## [Data to process]
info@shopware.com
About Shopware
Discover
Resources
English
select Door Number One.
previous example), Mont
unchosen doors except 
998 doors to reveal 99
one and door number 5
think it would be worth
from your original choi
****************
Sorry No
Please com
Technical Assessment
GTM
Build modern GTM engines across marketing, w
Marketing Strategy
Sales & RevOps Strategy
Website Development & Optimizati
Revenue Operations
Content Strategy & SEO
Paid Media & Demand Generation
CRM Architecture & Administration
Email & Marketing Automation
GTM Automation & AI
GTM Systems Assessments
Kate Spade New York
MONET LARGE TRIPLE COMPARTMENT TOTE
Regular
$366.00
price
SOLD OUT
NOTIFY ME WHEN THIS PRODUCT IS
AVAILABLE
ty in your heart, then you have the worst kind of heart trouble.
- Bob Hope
---
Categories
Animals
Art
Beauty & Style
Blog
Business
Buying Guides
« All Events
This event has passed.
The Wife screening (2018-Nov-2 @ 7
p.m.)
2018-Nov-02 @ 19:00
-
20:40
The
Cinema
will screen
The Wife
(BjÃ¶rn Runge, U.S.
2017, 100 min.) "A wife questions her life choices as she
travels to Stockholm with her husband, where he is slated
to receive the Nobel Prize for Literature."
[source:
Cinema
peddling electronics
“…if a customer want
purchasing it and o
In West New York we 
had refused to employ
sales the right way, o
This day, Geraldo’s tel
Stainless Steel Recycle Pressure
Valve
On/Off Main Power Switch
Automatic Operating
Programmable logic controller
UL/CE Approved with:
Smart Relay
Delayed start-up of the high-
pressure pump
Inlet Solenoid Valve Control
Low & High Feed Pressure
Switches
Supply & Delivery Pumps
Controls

## [The task]
All lines carrying the word "with" must be copied from the data above.

## [Answer for this exercise]
travels to Stockholm with her husband, where he is slated
UL/CE Approved with:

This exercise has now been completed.